***** SOURCE INFORMATION *****

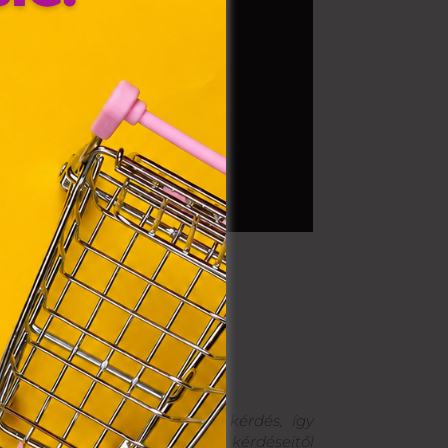
az Ön
y, az
ommal
VIII.
. Azon
ütik"
egyéb
k.
ágírója. Számára nincs kínos kérdés, így
koronázatlan királyának. A kérdéseitől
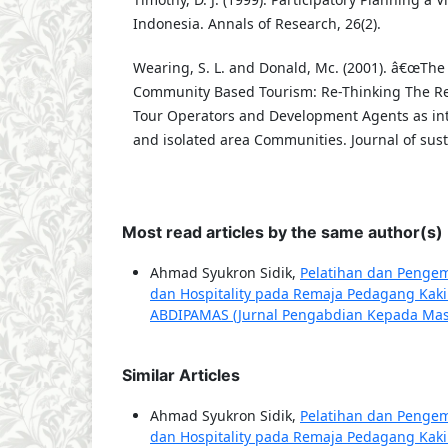
Indonesia. Annals of Research, 26(2).
Wearing, S. L. and Donald, Mc. (2001). â€œTh
Community Based Tourism: Re-Thinking The Re
Tour Operators and Development Agents as int
and isolated area Communities. Journal of sust
Most read articles by the same author(s)
Ahmad Syukron Sidik,
Pelatihan dan Penge
dan Hospitality pada Remaja Pedagang Kak
ABDIPAMAS (Jurnal Pengabdian Kepada Masyar
Similar Articles
Ahmad Syukron Sidik,
Pelatihan dan Penge
dan Hospitality pada Remaja Pedagang Kak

*****

> WHAT THE TASK ASKS:
Going from the line that contains "and isolated area" to the last line of the records, reproduce every line as written.

> EXERCISE ANSWER:
and isolated area Communities. Journal of sust
Most read articles by the same author(s)
Ahmad Syukron Sidik,
Pelatihan dan Penge
dan Hospitality pada Remaja Pedagang Kak
ABDIPAMAS (Jurnal Pengabdian Kepada Masyar
Similar Articles
Ahmad Syukron Sidik,
Pelatihan dan Penge
dan Hospitality pada Remaja Pedagang Kak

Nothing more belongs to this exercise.